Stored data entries

╭──

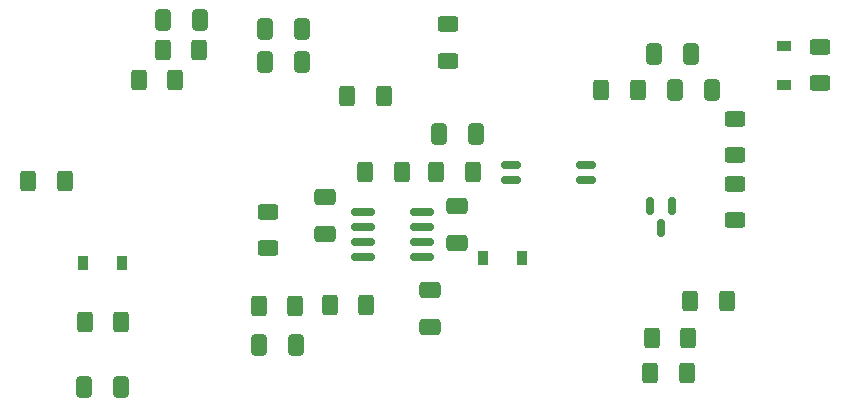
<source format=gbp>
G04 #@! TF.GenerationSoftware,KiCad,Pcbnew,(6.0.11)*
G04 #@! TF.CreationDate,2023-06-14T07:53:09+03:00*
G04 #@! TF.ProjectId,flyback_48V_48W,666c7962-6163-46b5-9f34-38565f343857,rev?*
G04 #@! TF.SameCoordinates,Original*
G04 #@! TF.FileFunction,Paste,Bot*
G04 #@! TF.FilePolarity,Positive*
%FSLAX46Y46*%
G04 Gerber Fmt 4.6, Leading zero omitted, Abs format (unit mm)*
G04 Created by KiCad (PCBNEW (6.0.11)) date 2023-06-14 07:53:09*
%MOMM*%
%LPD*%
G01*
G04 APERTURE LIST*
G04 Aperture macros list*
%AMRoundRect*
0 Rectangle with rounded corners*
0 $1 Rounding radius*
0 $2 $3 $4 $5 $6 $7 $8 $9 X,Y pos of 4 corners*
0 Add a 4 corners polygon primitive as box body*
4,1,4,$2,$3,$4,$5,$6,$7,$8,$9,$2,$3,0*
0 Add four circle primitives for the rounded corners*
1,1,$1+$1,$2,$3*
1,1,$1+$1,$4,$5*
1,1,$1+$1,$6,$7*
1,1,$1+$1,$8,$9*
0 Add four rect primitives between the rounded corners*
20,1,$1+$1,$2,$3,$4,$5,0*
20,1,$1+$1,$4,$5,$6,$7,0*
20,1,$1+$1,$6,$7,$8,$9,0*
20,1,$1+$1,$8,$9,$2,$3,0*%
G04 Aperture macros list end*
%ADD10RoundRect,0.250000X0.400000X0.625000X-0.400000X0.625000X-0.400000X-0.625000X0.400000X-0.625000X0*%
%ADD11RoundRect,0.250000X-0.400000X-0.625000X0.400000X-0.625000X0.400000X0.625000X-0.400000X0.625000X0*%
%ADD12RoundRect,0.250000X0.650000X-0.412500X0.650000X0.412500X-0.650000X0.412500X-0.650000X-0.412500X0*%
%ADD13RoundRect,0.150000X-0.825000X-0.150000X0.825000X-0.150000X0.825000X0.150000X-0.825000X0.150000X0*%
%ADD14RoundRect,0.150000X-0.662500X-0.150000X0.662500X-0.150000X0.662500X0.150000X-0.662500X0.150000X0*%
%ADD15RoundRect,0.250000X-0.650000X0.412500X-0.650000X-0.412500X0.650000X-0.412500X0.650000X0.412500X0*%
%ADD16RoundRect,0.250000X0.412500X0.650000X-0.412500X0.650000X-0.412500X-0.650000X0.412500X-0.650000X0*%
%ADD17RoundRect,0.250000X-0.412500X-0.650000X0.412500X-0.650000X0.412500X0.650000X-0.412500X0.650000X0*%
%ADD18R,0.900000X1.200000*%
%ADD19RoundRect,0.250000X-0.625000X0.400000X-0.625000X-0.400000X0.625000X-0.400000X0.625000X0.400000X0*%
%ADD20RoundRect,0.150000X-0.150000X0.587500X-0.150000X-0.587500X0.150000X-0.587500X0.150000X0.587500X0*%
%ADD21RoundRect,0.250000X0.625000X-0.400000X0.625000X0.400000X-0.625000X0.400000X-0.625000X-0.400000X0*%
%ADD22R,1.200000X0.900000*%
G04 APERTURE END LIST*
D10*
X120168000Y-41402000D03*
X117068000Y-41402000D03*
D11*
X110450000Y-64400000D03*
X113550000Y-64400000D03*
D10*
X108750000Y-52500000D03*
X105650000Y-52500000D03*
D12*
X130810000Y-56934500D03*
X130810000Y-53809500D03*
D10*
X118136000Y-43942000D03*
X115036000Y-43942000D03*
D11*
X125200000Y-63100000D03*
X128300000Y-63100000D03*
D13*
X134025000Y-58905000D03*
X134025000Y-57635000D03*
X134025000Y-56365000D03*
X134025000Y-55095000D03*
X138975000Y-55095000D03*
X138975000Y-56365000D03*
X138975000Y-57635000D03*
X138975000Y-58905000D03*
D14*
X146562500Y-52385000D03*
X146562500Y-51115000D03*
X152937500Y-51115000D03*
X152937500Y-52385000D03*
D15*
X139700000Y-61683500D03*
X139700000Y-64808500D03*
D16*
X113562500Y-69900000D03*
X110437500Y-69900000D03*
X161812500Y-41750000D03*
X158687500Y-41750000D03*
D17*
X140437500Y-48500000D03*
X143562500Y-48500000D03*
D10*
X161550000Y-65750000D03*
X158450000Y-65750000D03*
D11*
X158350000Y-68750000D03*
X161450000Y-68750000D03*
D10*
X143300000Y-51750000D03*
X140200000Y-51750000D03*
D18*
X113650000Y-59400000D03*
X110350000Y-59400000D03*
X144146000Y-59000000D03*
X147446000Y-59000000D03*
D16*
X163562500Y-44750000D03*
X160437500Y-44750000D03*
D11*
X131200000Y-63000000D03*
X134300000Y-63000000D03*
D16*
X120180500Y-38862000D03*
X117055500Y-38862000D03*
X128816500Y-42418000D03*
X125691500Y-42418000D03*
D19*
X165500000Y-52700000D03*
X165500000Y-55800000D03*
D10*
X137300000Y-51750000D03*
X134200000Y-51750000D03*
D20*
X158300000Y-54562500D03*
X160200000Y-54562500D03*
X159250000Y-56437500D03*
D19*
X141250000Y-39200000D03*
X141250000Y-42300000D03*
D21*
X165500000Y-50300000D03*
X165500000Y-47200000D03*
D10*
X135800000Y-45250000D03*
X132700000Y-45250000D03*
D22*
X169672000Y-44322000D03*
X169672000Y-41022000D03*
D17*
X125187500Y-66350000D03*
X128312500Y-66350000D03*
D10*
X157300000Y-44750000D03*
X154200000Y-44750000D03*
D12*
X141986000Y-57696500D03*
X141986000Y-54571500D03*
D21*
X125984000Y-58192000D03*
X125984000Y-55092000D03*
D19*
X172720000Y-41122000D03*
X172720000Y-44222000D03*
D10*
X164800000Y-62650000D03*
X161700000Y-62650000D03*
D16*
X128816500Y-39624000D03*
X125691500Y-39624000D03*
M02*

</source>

╰──

▶ **Exercise instructions**: From the first line to the last, please copy the data exactly, with the pictures left out.

▶ **Written answer**:
<source format=gbp>
G04 #@! TF.GenerationSoftware,KiCad,Pcbnew,(6.0.11)*
G04 #@! TF.CreationDate,2023-06-14T07:53:09+03:00*
G04 #@! TF.ProjectId,flyback_48V_48W,666c7962-6163-46b5-9f34-38565f343857,rev?*
G04 #@! TF.SameCoordinates,Original*
G04 #@! TF.FileFunction,Paste,Bot*
G04 #@! TF.FilePolarity,Positive*
%FSLAX46Y46*%
G04 Gerber Fmt 4.6, Leading zero omitted, Abs format (unit mm)*
G04 Created by KiCad (PCBNEW (6.0.11)) date 2023-06-14 07:53:09*
%MOMM*%
%LPD*%
G01*
G04 APERTURE LIST*
G04 Aperture macros list*
%AMRoundRect*
0 Rectangle with rounded corners*
0 $1 Rounding radius*
0 $2 $3 $4 $5 $6 $7 $8 $9 X,Y pos of 4 corners*
0 Add a 4 corners polygon primitive as box body*
4,1,4,$2,$3,$4,$5,$6,$7,$8,$9,$2,$3,0*
0 Add four circle primitives for the rounded corners*
1,1,$1+$1,$2,$3*
1,1,$1+$1,$4,$5*
1,1,$1+$1,$6,$7*
1,1,$1+$1,$8,$9*
0 Add four rect primitives between the rounded corners*
20,1,$1+$1,$2,$3,$4,$5,0*
20,1,$1+$1,$4,$5,$6,$7,0*
20,1,$1+$1,$6,$7,$8,$9,0*
20,1,$1+$1,$8,$9,$2,$3,0*%
G04 Aperture macros list end*
%ADD10RoundRect,0.250000X0.400000X0.625000X-0.400000X0.625000X-0.400000X-0.625000X0.400000X-0.625000X0*%
%ADD11RoundRect,0.250000X-0.400000X-0.625000X0.400000X-0.625000X0.400000X0.625000X-0.400000X0.625000X0*%
%ADD12RoundRect,0.250000X0.650000X-0.412500X0.650000X0.412500X-0.650000X0.412500X-0.650000X-0.412500X0*%
%ADD13RoundRect,0.150000X-0.825000X-0.150000X0.825000X-0.150000X0.825000X0.150000X-0.825000X0.150000X0*%
%ADD14RoundRect,0.150000X-0.662500X-0.150000X0.662500X-0.150000X0.662500X0.150000X-0.662500X0.150000X0*%
%ADD15RoundRect,0.250000X-0.650000X0.412500X-0.650000X-0.412500X0.650000X-0.412500X0.650000X0.412500X0*%
%ADD16RoundRect,0.250000X0.412500X0.650000X-0.412500X0.650000X-0.412500X-0.650000X0.412500X-0.650000X0*%
%ADD17RoundRect,0.250000X-0.412500X-0.650000X0.412500X-0.650000X0.412500X0.650000X-0.412500X0.650000X0*%
%ADD18R,0.900000X1.200000*%
%ADD19RoundRect,0.250000X-0.625000X0.400000X-0.625000X-0.400000X0.625000X-0.400000X0.625000X0.400000X0*%
%ADD20RoundRect,0.150000X-0.150000X0.587500X-0.150000X-0.587500X0.150000X-0.587500X0.150000X0.587500X0*%
%ADD21RoundRect,0.250000X0.625000X-0.400000X0.625000X0.400000X-0.625000X0.400000X-0.625000X-0.400000X0*%
%ADD22R,1.200000X0.900000*%
G04 APERTURE END LIST*
D10*
X120168000Y-41402000D03*
X117068000Y-41402000D03*
D11*
X110450000Y-64400000D03*
X113550000Y-64400000D03*
D10*
X108750000Y-52500000D03*
X105650000Y-52500000D03*
D12*
X130810000Y-56934500D03*
X130810000Y-53809500D03*
D10*
X118136000Y-43942000D03*
X115036000Y-43942000D03*
D11*
X125200000Y-63100000D03*
X128300000Y-63100000D03*
D13*
X134025000Y-58905000D03*
X134025000Y-57635000D03*
X134025000Y-56365000D03*
X134025000Y-55095000D03*
X138975000Y-55095000D03*
X138975000Y-56365000D03*
X138975000Y-57635000D03*
X138975000Y-58905000D03*
D14*
X146562500Y-52385000D03*
X146562500Y-51115000D03*
X152937500Y-51115000D03*
X152937500Y-52385000D03*
D15*
X139700000Y-61683500D03*
X139700000Y-64808500D03*
D16*
X113562500Y-69900000D03*
X110437500Y-69900000D03*
X161812500Y-41750000D03*
X158687500Y-41750000D03*
D17*
X140437500Y-48500000D03*
X143562500Y-48500000D03*
D10*
X161550000Y-65750000D03*
X158450000Y-65750000D03*
D11*
X158350000Y-68750000D03*
X161450000Y-68750000D03*
D10*
X143300000Y-51750000D03*
X140200000Y-51750000D03*
D18*
X113650000Y-59400000D03*
X110350000Y-59400000D03*
X144146000Y-59000000D03*
X147446000Y-59000000D03*
D16*
X163562500Y-44750000D03*
X160437500Y-44750000D03*
D11*
X131200000Y-63000000D03*
X134300000Y-63000000D03*
D16*
X120180500Y-38862000D03*
X117055500Y-38862000D03*
X128816500Y-42418000D03*
X125691500Y-42418000D03*
D19*
X165500000Y-52700000D03*
X165500000Y-55800000D03*
D10*
X137300000Y-51750000D03*
X134200000Y-51750000D03*
D20*
X158300000Y-54562500D03*
X160200000Y-54562500D03*
X159250000Y-56437500D03*
D19*
X141250000Y-39200000D03*
X141250000Y-42300000D03*
D21*
X165500000Y-50300000D03*
X165500000Y-47200000D03*
D10*
X135800000Y-45250000D03*
X132700000Y-45250000D03*
D22*
X169672000Y-44322000D03*
X169672000Y-41022000D03*
D17*
X125187500Y-66350000D03*
X128312500Y-66350000D03*
D10*
X157300000Y-44750000D03*
X154200000Y-44750000D03*
D12*
X141986000Y-57696500D03*
X141986000Y-54571500D03*
D21*
X125984000Y-58192000D03*
X125984000Y-55092000D03*
D19*
X172720000Y-41122000D03*
X172720000Y-44222000D03*
D10*
X164800000Y-62650000D03*
X161700000Y-62650000D03*
D16*
X128816500Y-39624000D03*
X125691500Y-39624000D03*
M02*

</source>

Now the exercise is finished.